I want to read the whole file, and summarize the entries as follows:
Num 3 IP 5.63.145.1 TIME [30/Jun/2013:08:04:46 -0500] Number of entries, IP, TIME and DATE
What I have so far:
import re
x = open("logssss.txt")
dic={}
for line in x:
m = re.search(r"\b(?:[0-9]{1,3}\.){3}[0-9]{1,3}\b",line).group().split()

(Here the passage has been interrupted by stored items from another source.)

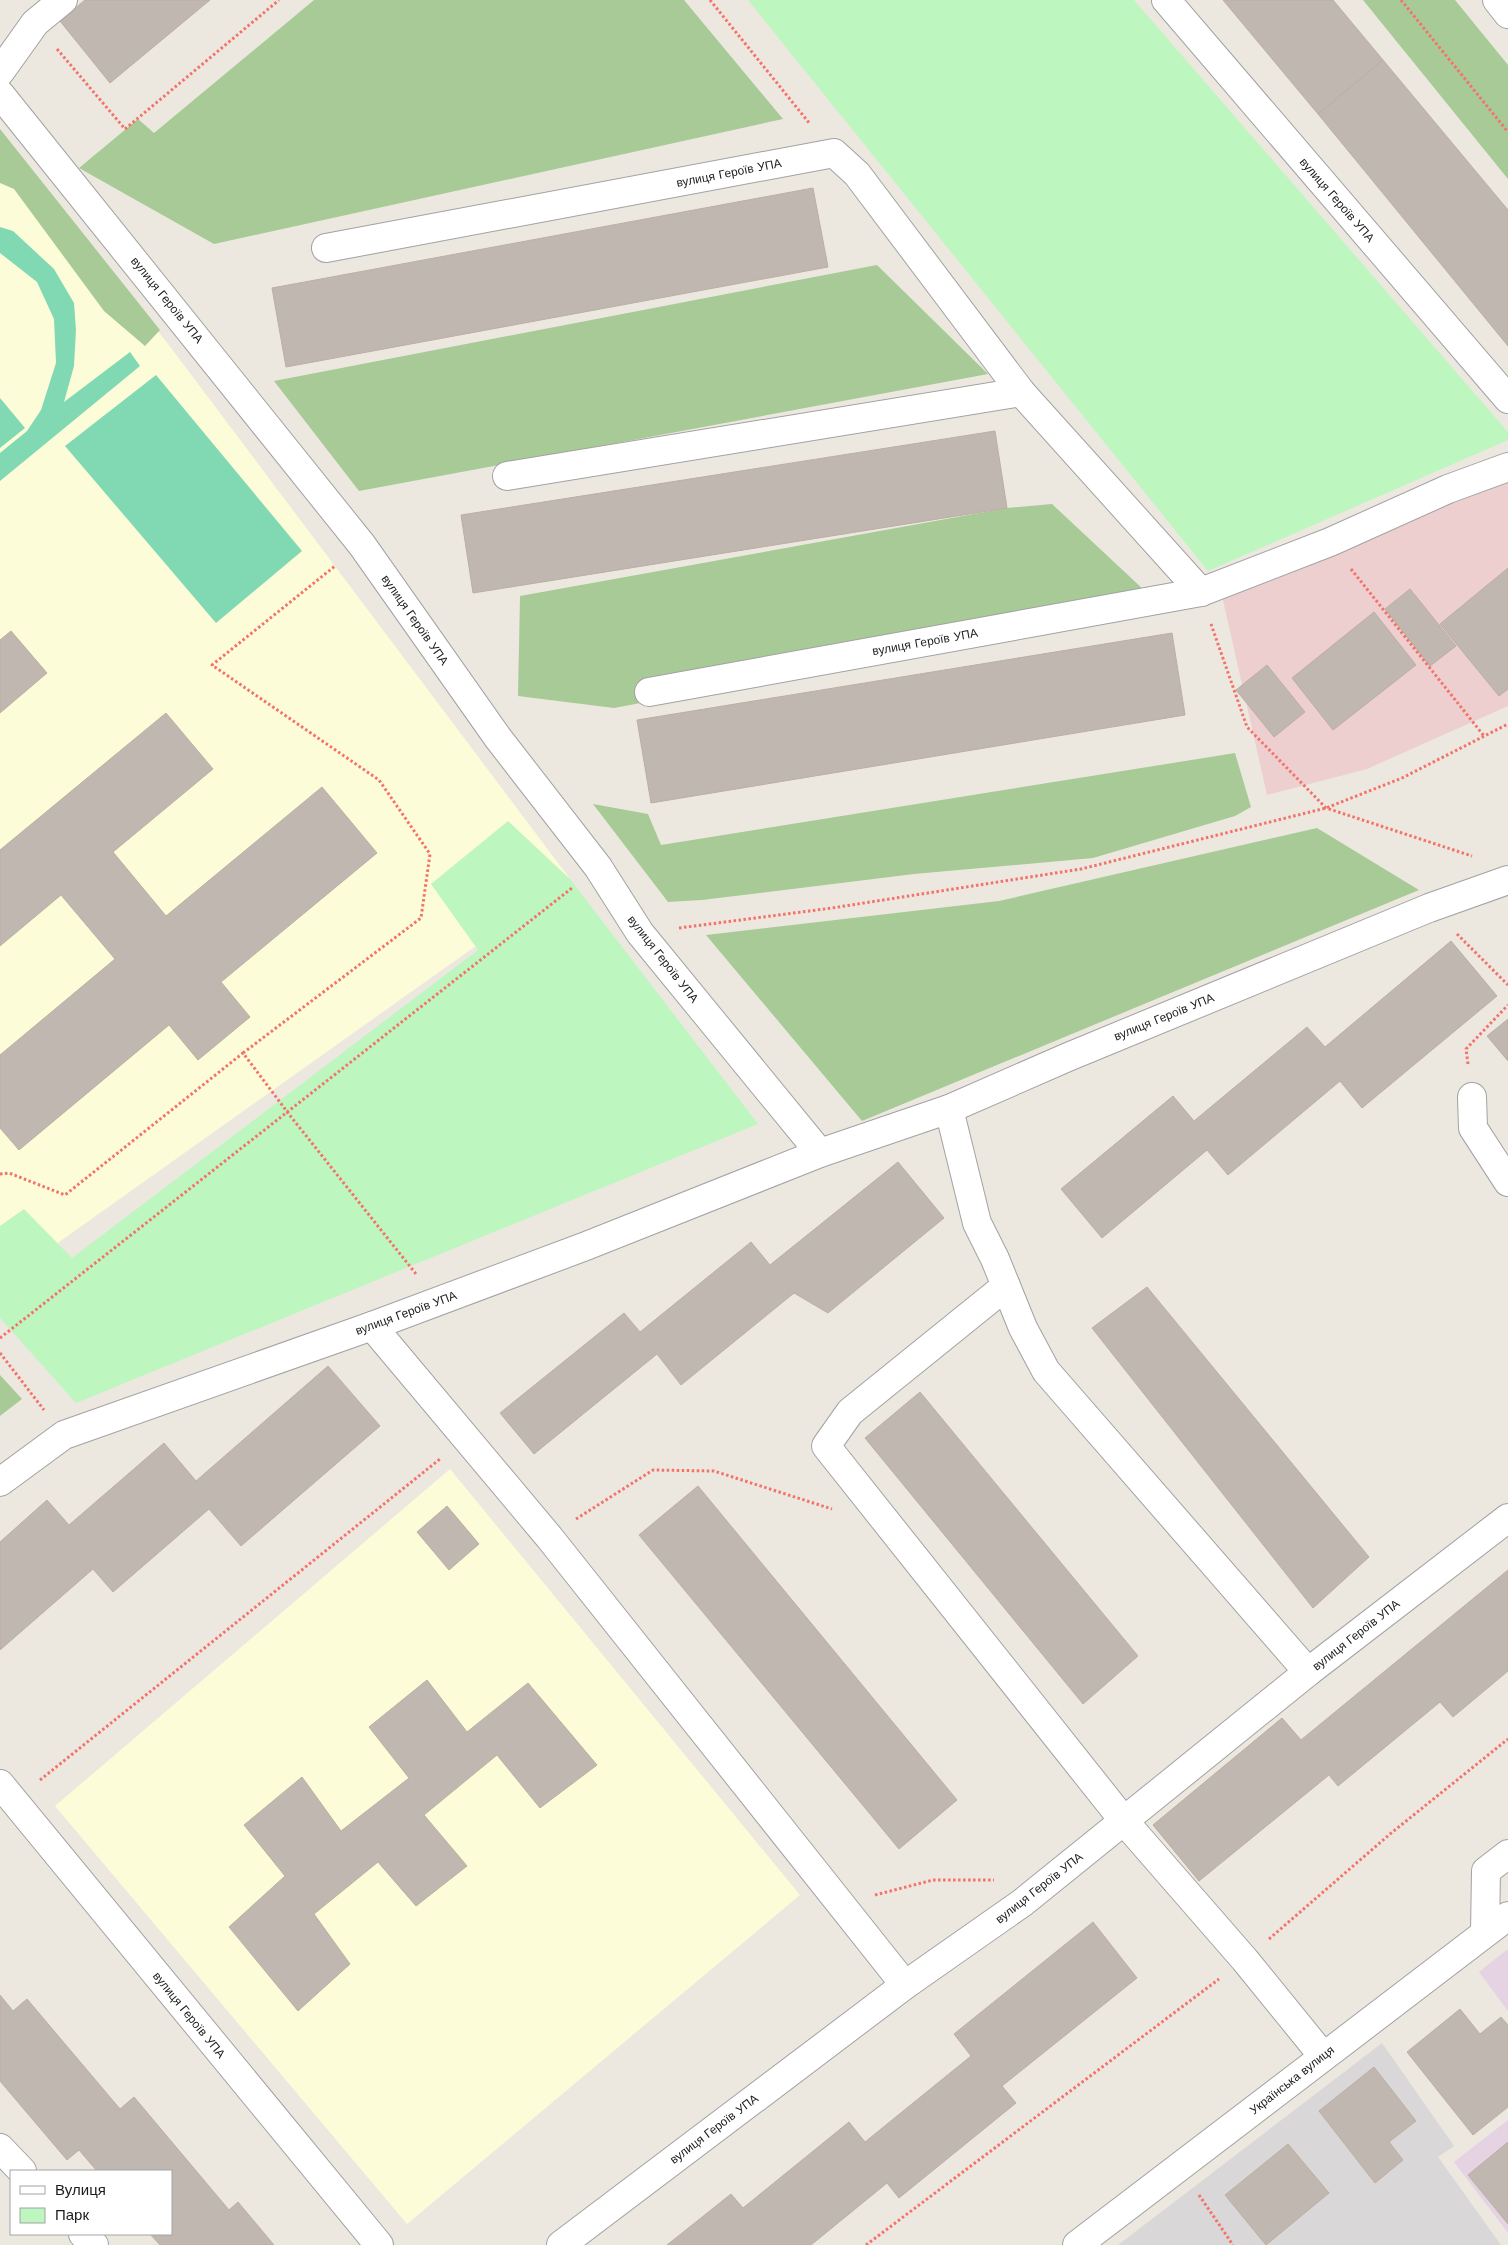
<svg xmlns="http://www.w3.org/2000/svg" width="1508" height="2245" font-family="'Work Sans',sans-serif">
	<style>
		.residential { fill: #d9d7d7 }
		.commercial { fill: #edcfcf }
		.industrial { fill: #e5d2e2 }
		.education { fill: #fdfcd8 }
		.forest { fill: #a7ca96 }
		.park { fill: #bdf6bf }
		.pitch { fill: #80d9b3 }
		.building { fill: #c0b7b0; stroke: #bdaea3 }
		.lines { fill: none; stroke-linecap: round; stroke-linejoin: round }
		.minor-casing { stroke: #a2a2a2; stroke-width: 30 }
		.path { stroke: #f47269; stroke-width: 3; stroke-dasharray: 2.5 2.5; stroke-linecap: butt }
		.minor { stroke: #fff; stroke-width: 28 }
		.labels { text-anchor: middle; stroke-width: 4.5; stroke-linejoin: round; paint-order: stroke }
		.street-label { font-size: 12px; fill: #1b1b1b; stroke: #fff }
	</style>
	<rect width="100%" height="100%" fill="#ece8e0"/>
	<!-- residential -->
	<polygon class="residential" points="1382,2043 1454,2146 1438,2157 1501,2245 1118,2245"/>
	<!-- commercial -->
	<polygon class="commercial" points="1508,480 1508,706 1367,769 1267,795 1222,596"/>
	<!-- industrial -->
	<g class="industrial">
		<polygon points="1508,1949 1508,2011 1479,1972"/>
		<polygon points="1508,2120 1508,2233 1454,2162"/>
	</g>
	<!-- education -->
	<g class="education">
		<polygon points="0,135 165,340 570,879 0,1284"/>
		<polygon points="450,1469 800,1895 407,2224 55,1806"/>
	</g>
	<!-- forest -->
	<g class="forest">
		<polygon points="314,0 684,0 783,119 214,244 79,168 138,119 154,133"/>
		<polygon points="1363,0 1455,0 1508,65 1508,179"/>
		<polygon points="0,129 160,330 145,346 104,311 14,189 0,183"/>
		<polygon points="877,265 988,374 359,491 274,381"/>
		<polygon points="1052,504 1160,605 614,708 518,696 520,596 1007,508"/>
		<polygon points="1235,753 1251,807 1235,816 1093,858 914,874 702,900 668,902 593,804 648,814 661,845"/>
		<polygon points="1317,828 1419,890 862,1121 706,935 999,901"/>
		<polygon points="0,1375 22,1399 0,1416"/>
	</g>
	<!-- park -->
	<g class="park">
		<polygon points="748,0 1134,0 1508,432 1508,440 1208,571"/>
		<polygon points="508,821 570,879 758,1124 76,1403 0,1318 0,1226 24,1209 72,1258 478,950 431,884"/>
	</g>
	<!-- pitch -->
	<g class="pitch">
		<polygon points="0,227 13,231 54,269 74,303 76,330 74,366 64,402 130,352 140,366 0,481 0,453 27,431 41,410 56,363 54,319 37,282 0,253"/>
		<polygon points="156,375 302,551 216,623 65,446"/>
		<polygon points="0,398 25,428 0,448"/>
	</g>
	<!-- building -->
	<g class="building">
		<polygon points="85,0 210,0 110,83 60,21"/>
		<polygon points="1223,0 1333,0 1383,60 1318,114"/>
		<polygon points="1383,60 1508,210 1508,346 1318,114"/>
		<polygon points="813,188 828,267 286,367 272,288"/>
		<polygon points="995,431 1007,508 473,593 461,515"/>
		<polygon points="1508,568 1508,689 1499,696 1440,624"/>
		<polygon points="1410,589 1456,646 1430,666 1385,609"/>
		<polygon points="1374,612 1416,665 1333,730 1292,678"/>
		<polygon points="11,631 47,673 0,713 0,640"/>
		<polygon points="1172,633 1185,715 651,803 637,720"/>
		<polygon points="1267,665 1305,712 1274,737 1236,690"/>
		<polygon points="166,713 213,769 113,852 166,916 322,787 377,853 221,982 250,1017 198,1060 169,1025 19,1150 0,1128 0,1055 115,959 61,895 0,946 0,850"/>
		<polygon points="1451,941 1497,996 1362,1108 1340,1081 1228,1175 1207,1150 1102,1238 1061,1189 1173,1096 1194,1121 1307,1027 1325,1047"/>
		<polygon points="1508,1019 1508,1061 1487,1036"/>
		<polygon points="898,1162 944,1218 828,1313 794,1293 681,1385 657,1354 534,1454 500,1413 624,1313 640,1332 751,1242 770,1265"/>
		<polygon points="1147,1287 1369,1557 1313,1608 1092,1328"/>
		<polygon points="328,1366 380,1426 241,1546 209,1509 113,1592 93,1569 0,1650 0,1542 47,1500 69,1525 164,1443 196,1481"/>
		<polygon points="920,1392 1138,1656 1083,1704 865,1438"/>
		<polygon points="698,1486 957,1800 899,1849 639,1535"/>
		<polygon points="447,1506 479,1544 449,1570 417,1532"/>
		<polygon points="1508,1570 1508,1671 1453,1717 1440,1702 1338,1786 1329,1775 1199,1881 1153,1825 1282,1718 1301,1740"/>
		<polygon points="427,1680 467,1732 528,1683 597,1765 540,1808 497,1755 424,1815 467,1866 416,1906 378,1862 314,1914 350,1964 298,2011 229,1927 285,1876 244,1825 302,1777 341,1831 409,1778 369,1727"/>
		<polygon points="1093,1922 1137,1978 1002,2086 1016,2103 899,2198 887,2183 811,2245 667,2245 731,2194 743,2208 849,2122 865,2142 971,2056 954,2034"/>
		<polygon points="0,1995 13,2011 27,1999 120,2109 134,2097 229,2210 238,2202 274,2245 160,2245 150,2234 171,2234 171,2171 97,2171 79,2150 67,2160 0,2081"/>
		<polygon points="1460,2009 1480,2034 1501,2017 1508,2025 1508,2107 1473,2135 1407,2052"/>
		<polygon points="1374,2067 1416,2121 1389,2142 1403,2160 1375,2183 1319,2111"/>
		<polygon points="1508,2142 1508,2224 1468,2175"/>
		<polygon points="1288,2144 1329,2193 1266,2245 1225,2195"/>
	</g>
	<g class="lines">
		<!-- minor casing -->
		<g class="minor-casing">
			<g id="minor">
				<polyline points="1166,0 1508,399"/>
				<polyline points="1497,0 1508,14"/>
				<polyline points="0,72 35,23 63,0"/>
				<polyline points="0,94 362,545 498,738 598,867 640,933 820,1153"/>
				<polyline points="326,248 834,153 857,174 1021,392 1201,592"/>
				<polyline points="507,476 1021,392"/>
				<polyline points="649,692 1201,592 1330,542 1448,489 1508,467"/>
				<polyline points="1472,1097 1473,1128 1508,1182"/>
				<polyline points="949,1109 977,1223 995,1259 1023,1328 1046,1371 1308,1672"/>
				<polyline points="1006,1286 850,1412 826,1446 1124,1821 1245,1960 1323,2056"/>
				<polyline points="372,1326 549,1537 905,1985"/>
				<polyline points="0,1482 64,1435 372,1326 586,1246 820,1153 949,1109 1068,1057 1429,908 1508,880"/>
				<polyline points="0,1784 379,2245"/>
				<polyline points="1485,1933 1486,1871 1508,1854"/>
				<polyline points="0,2148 22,2171"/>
				<polyline points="83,2234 94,2245"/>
				<polyline points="561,2245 905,1985 1022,1903 1308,1672 1508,1518"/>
				<polyline points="1077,2245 1508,1916"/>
			</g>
		</g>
		<!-- path -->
		<g class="path">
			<polyline points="710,0 810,124"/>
			<polyline points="1401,0 1508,132"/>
			<polyline points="57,49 125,129 279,0"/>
			<polyline points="1351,569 1484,736"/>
			<polyline points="1211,624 1247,727 1326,808 1472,856"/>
			<polyline points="679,928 832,908 1081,869 1326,808 1402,778 1508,724"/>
			<polyline points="1457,934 1508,985"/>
			<polyline points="243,1053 421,918 430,854 379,780 212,665 335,566"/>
			<polyline points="1468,1064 1466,1049 1508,1005"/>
			<polyline points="0,1174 9,1173 65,1195 243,1053 288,1113 416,1274"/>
			<polyline points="0,1338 572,888"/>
			<polyline points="0,1353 44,1410"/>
			<polyline points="576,1519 653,1470 714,1471 832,1509"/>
			<polyline points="40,1780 440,1459"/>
			<polyline points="875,1895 933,1880 994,1880"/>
			<polyline points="1269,1939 1390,1834 1508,1739"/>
			<polyline points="1199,2195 1233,2245"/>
			<polyline points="866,2245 1219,1979"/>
		</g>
		<!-- minor -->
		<use href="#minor" class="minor"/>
	</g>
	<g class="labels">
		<!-- street labels -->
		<g class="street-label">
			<text transform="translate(729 173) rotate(-11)" y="4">вулиця Героїв УПА</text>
			<text transform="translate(1337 200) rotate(49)" y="4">вулиця Героїв УПА</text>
			<text transform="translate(167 300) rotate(51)" y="4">вулиця Героїв УПА</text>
			<text transform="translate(415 620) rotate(55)" y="4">вулиця Героїв УПА</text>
			<text transform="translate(925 642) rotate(-10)" y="4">вулиця Героїв УПА</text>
			<text transform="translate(663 959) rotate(52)" y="4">вулиця Героїв УПА</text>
			<text transform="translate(1164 1017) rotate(-22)" y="4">вулиця Героїв УПА</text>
			<text transform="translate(406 1313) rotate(-20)" y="4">вулиця Героїв УПА</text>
			<text transform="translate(1356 1635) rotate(-38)" y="4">вулиця Героїв УПА</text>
			<text transform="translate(1039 1888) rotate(-38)" y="4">вулиця Героїв УПА</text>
			<text transform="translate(189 2015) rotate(51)" y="4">вулиця Героїв УПА</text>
			<text transform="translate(1292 2080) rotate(-38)" y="4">Українська вулиця</text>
			<text transform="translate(714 2129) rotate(-37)" y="4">вулиця Героїв УПА</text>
		</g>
	</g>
	<!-- legend -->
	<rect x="10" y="2170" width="162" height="65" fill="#ffffff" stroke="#a4a4a4"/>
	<rect x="20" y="2186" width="25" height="8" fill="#ffffff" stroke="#a4a4a4"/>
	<text x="55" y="2195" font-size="15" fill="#1b1b1b">Вулиця</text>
	<rect x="20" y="2208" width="25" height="15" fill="#bdf6bf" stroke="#a4a4a4"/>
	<text x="55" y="2220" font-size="15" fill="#1b1b1b">Парк</text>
</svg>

c = re.search(r"\[(.+)\]",line).group().split()
for i in range(len(m)):
try:
dic[m[i]] += 1
except:
dic[m[i]] = 1
k = dic.keys()
for i in range(len(k)):
print dic[k[i]], k[i]
The above code displays correctly now! Thanks.
6 199.21.99.83
1 5.63.145.71
EDIT: So how about adding c into my output now, the timestamps are going to differ obviously, but just getting one of the values, on the same line, is that possible?
Upvotes: 1
Views: 132
Reputation: 39406
You could use a Counter
which is much more efficient:
from collections import Counter
cnt = Counter()
for line in x:
m = re.search(r"\b(?:[0-9]{1,3}\.){3}[0-9]{1,3}\b",line).group().split()
cnt.update(m)
Then the printing done outside the main loop :
for k,v in cnt.iteritems():
print k, v
to include c, a defaultdict
would be more appropriate:
dict = defaultdict(list)
for line in x:
m = re.search(r"\b(?:[0-9]{1,3}\.){3}[0-9]{1,3}\b",line).group().split()[0]
c = re.search(r"\[(.+)\]",line).group().split()[0]
dict[m].append(c)
for k,v in dict.iteritems():
print k, len(v), v
It is my understanding that there is only 1 ip and date per line, hence the [0]
to take the first and only occurence.
Upvotes: 2
Reputation: 44093
Move your print statement outside of the main loop
import re
x = open("logssss.txt")
dic={}
for line in x:
m = re.search(r"\b(?:[0-9]{1,3}\.){3}[0-9]{1,3}\b",line).group().split()
c = re.search(r"\[(.+)\]",line).group().split()
for i in range(len(m)):
try:
dic[m[i]] += 1
except:
dic[m[i]] = 1
for k,v in dic.iteritems(): #or items if Python 3.X
print k, v
As a tip you could take advantage of pythons Counter
class to replace your try except block
from collections import Counter
dic = Counter()
for line in x:
m = re.search(r"\b(?:[0-9]{1,3}\.){3}[0-9]{1,3}\b",line).group().split()
c = re.search(r"\[(.+)\]",line).group().split()
for i in range(len(m)):
dic[m[i]] += 1
for k,v in dic.iteritems(): #or items if Python 3.X
print k, v
From your comment, I would just use a dictionary of lists, the count for each ip address could be extracted from the length of the list:
dic = {}
for line in x:
m = re.search(r"\b(?:[0-9]{1,3}\.){3}[0-9]{1,3}\b",line).group().split()
c = re.search(r"\[(.+)\]",line).group().split()
for i in range(len(m)):
dic.setdefault(m[i], []).append(c)
for k,v in dic.iteritems(): #or items if Python 3.X
print k, len(v), v
Upvotes: 3